For the 24 hours to 23:00 GMT, the EUR slightly declined against the USD and closed at 1.0761.
Yesterday, the European Central Bank (ECB), in its economic bulletin report, stated that headline inflation has increased recently, largely attributed to a spike in energy prices, but underlying inflation pressures remain subdued.
In other economic news, the Euro-zone’s producer price index (PPI) rose more-than-expected by 0.7% MoM in December, driven by soaring energy costs, compared to market expectations for a rise of 0.5% and following a gain of 0.3% in the previous month.
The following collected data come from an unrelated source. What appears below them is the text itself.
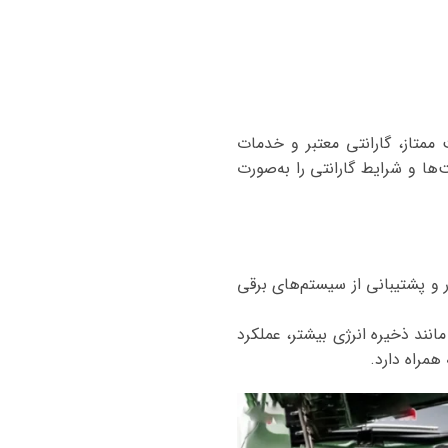
ت ممتاز، گارانتی معتبر و خدمات
جود، قیمت‌ها و شرایط گارانتی را به‌صورت
ی راه‌اندازی سریع موتور و پشتیبانی از سیستم‌های برقی
قا مزایایی مانند ذخیره انرژی بیشتر، عملکرد
همراه دارد.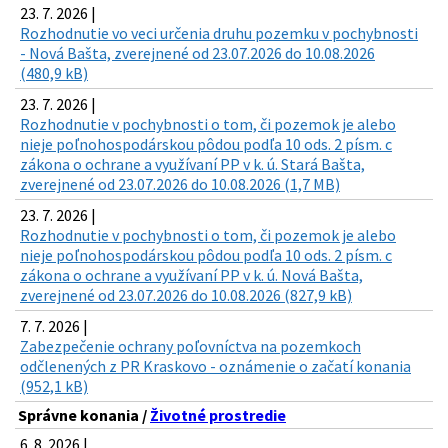
23. 7. 2026 |
Rozhodnutie vo veci určenia druhu pozemku v pochybnosti
- Nová Bašta, zverejnené od 23.07.2026 do 10.08.2026
(480,9 kB)
23. 7. 2026 |
Rozhodnutie v pochybnosti o tom, či pozemok je alebo
nieje poľnohospodárskou pôdou podľa 10 ods. 2 písm. c
zákona o ochrane a využívaní PP v k. ú. Stará Bašta,
zverejnené od 23.07.2026 do 10.08.2026 (1,7 MB)
23. 7. 2026 |
Rozhodnutie v pochybnosti o tom, či pozemok je alebo
nieje poľnohospodárskou pôdou podľa 10 ods. 2 písm. c
zákona o ochrane a využívaní PP v k. ú. Nová Bašta,
zverejnené od 23.07.2026 do 10.08.2026 (827,9 kB)
7. 7. 2026 |
Zabezpečenie ochrany poľovníctva na pozemkoch
odčlenených z PR Kraskovo - oznámenie o začatí konania
(952,1 kB)
Správne konania /
Životné prostredie
6. 8. 2026 |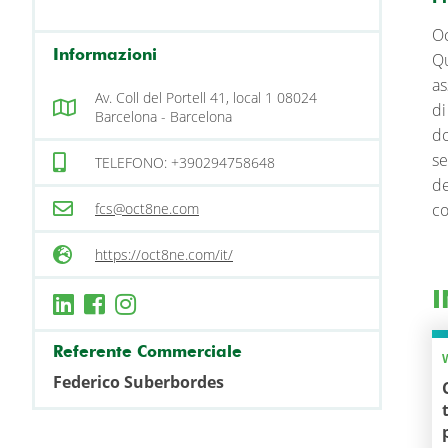
Oc
Informazioni
Qu
as
Av. Coll del Portell 41, local 1 08024
di
Barcelona - Barcelona
do
se
TELEFONO: +390294758648
de
fcs@oct8ne.com
co
https://oct8ne.com/it/
I
Referente Commerciale
Federico Suberbordes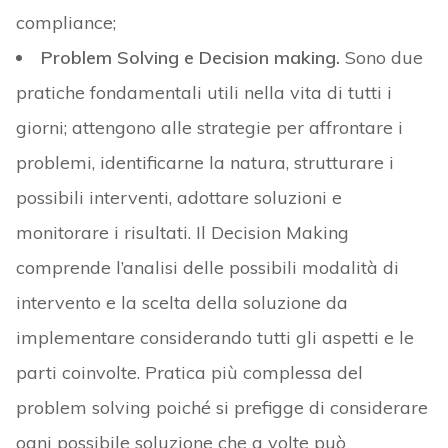
compliance;
Problem Solving e Decision making.
Sono due
pratiche fondamentali utili nella vita di tutti i
giorni; attengono alle strategie per affrontare i
problemi, identificarne la natura, strutturare i
possibili interventi, adottare soluzioni e
monitorare i risultati. Il Decision Making
comprende l’analisi delle possibili modalità di
intervento e la scelta della soluzione da
implementare considerando tutti gli aspetti e le
parti coinvolte. Pratica più complessa del
problem solving poiché si prefigge di considerare
ogni possibile soluzione che a volte può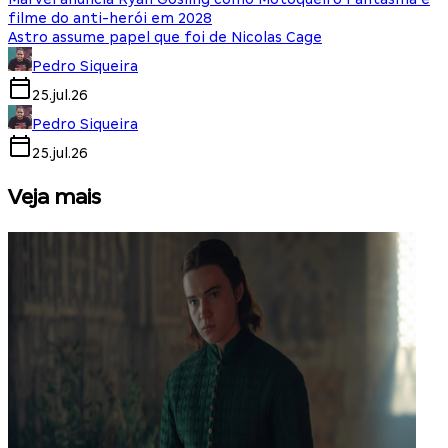
filme do anti-herói em 2028
Astro assume papel que foi de Nicolas Cage
Pedro Siqueira
25.jul.26
Pedro Siqueira
25.jul.26
Veja mais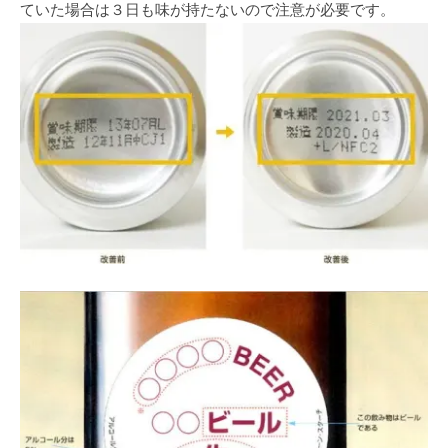
ていた場合は３日も味が持たないので注意が必要です。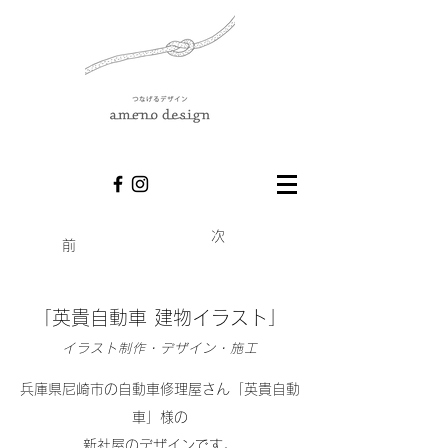
次
前
​「英貴自動車 建物イラスト」
イラスト制作・デザイン・施工
兵庫県尼崎市の自動車修理屋さん「英貴自動
車」様の
新社屋のデザインです。​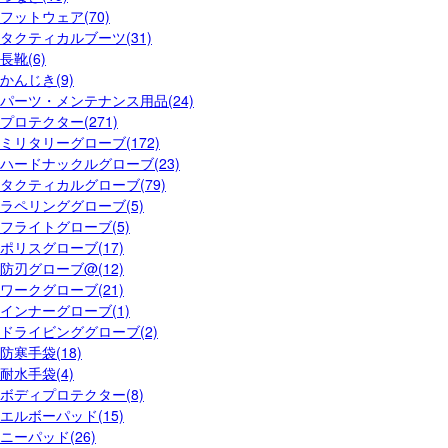
フットウェア(70)
タクティカルブーツ(31)
長靴(6)
かんじき(9)
パーツ・メンテナンス用品(24)
プロテクター(271)
ミリタリーグローブ(172)
ハードナックルグローブ(23)
タクティカルグローブ(79)
ラペリンググローブ(5)
フライトグローブ(5)
ポリスグローブ(17)
防刃グローブ@(12)
ワークグローブ(21)
インナーグローブ(1)
ドライビンググローブ(2)
防寒手袋(18)
耐水手袋(4)
ボディプロテクター(8)
エルボーパッド(15)
ニーパッド(26)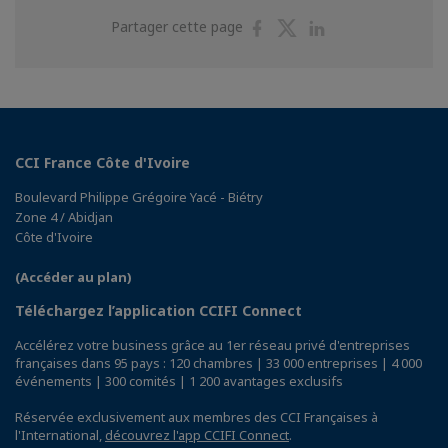
Partager
Partager
Partager
Partager cette page
sur
sur
sur
Facebook
Twitter
Linkedin
CCI France Côte d'Ivoire
Boulevard Philippe Grégoire Yacé - Biétry
Zone 4 / Abidjan
Côte d'Ivoire
(Accéder au plan)
Téléchargez l’application CCIFI Connect
Accélérez votre business grâce au 1er réseau privé d'entreprises
françaises dans 95 pays : 120 chambres | 33 000 entreprises | 4 000
événements | 300 comités | 1 200 avantages exclusifs
Réservée exclusivement aux membres des CCI Françaises à
l'International,
découvrez l'app CCIFI Connect
.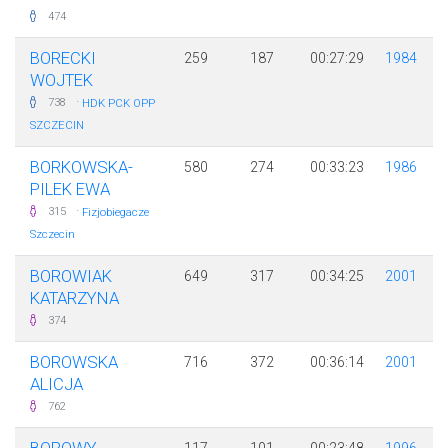
474
BORECKI
259
187
00:27:29
1984
WOJTEK
·
738
HDK PCK OPP
SZCZECIN
BORKOWSKA-
580
274
00:33:23
1986
PILEK EWA
·
315
Fizjobiegacze
Szczecin
BOROWIAK
649
317
00:34:25
2001
KATARZYNA
374
BOROWSKA
716
372
00:36:14
2001
ALICJA
762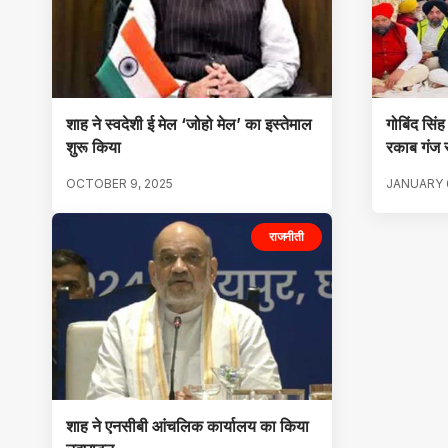
शाह ने स्वदेशी ई मेल ‘जोहो मेल’ का इस्तेमाल
गोबिंद सिंह
शुरू किया
रकाब गंज स
OCTOBER 9, 2025
JANUARY 6
राजनीती
शाह ने एनसीबी आंचलिक कार्यालय का किया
In the US, data showed that the number of Americans filing for fresh jobless claims dropped higher-than-expected to a level of 246.0K in the week ended 28 January 2017, pointing towards a tighter labour market. Markets were expecting initial jobless claims to ease to a level of 250.0K and after recording a revised reading of 260.0K in the prior week.
In the Asian session, at GMT0400, the pair is trading at 1.0753, with the EUR trading 0.07% lower against the USD from yesterday’s close.
The pair is expected to find support at 1.0721, and a fall through could take it to the next support level of 1.0690. The pair is expected to find its first resistance at 1.0806, and a rise through could take it to the next resistance level of 1.0860.
Ahead in the day, traders would closely monitor the release of final Markit services PMI for January, across the Euro-zone along with the Euro-zone’s retail sales data for December. Additionally, investors will anxiously await crucial releases in the US, consisting of non-farm payrolls, unemployment rate, Markit services PMI, ISM non-manufacturing PMI, all for January accompanied with factory orders and final durable goods orders, both for December, all scheduled to release later in the day.
The currency pair is trading below its 20 Hr and 50 Hr moving averages.